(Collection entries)
※ ※ ※

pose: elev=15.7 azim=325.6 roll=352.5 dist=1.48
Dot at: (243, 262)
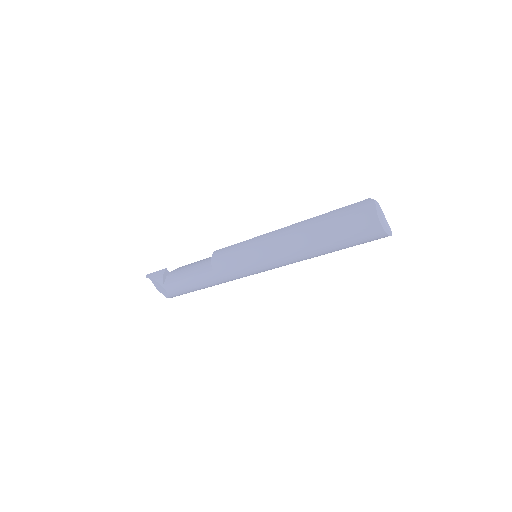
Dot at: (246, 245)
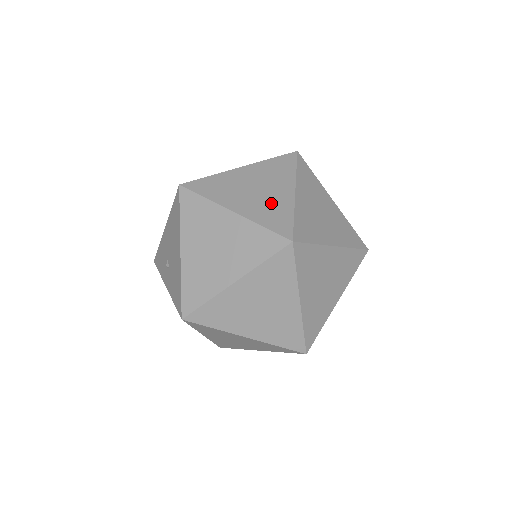
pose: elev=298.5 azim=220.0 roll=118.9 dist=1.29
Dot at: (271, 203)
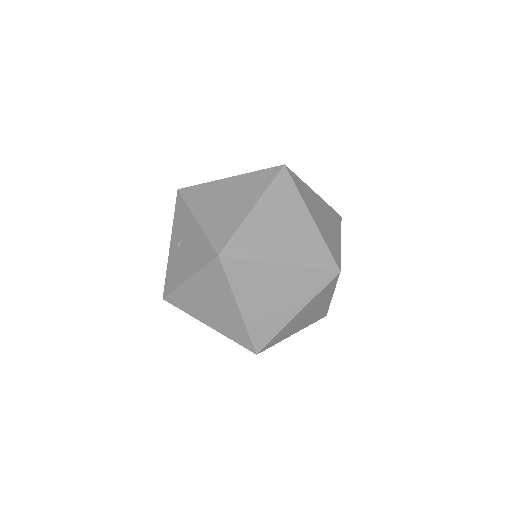
Dot at: (271, 316)
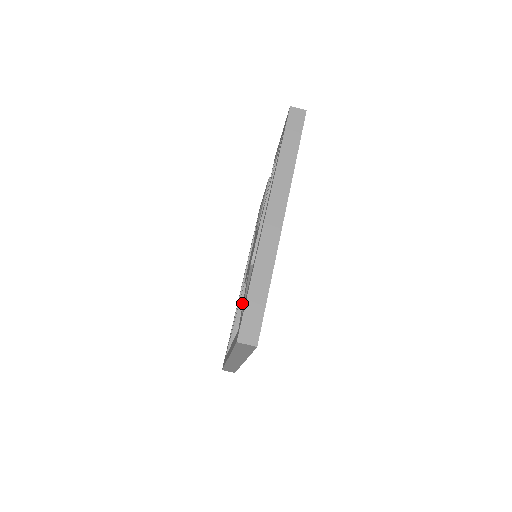
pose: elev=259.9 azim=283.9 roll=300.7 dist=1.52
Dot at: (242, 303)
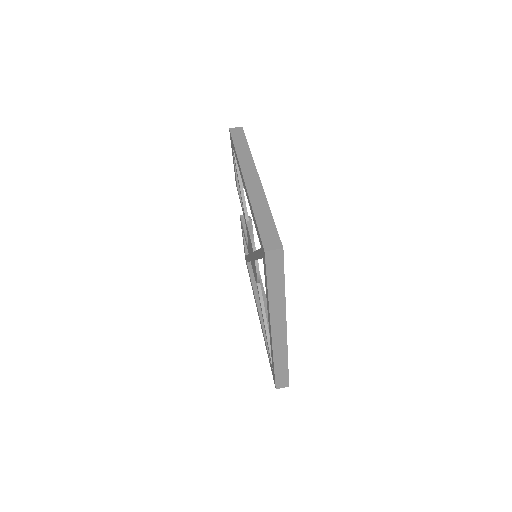
Dot at: (263, 305)
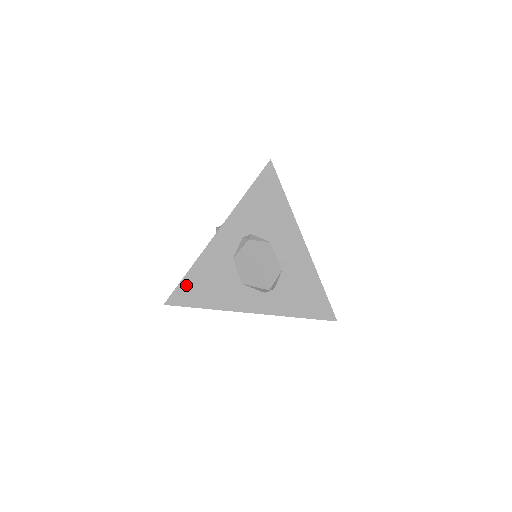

※ ※ ※

WORK TO COMPLETE ▸ Identify each line in the material that contains the string "pose" and copy those lines.

REPLY TO THE EXERCISE ▸
pose: elev=15.7 azim=325.6 roll=352.5 dist=1.48
pose: elev=298.5 azim=220.0 roll=118.9 dist=1.29
pose: elev=259.9 azim=283.9 roll=300.7 dist=1.52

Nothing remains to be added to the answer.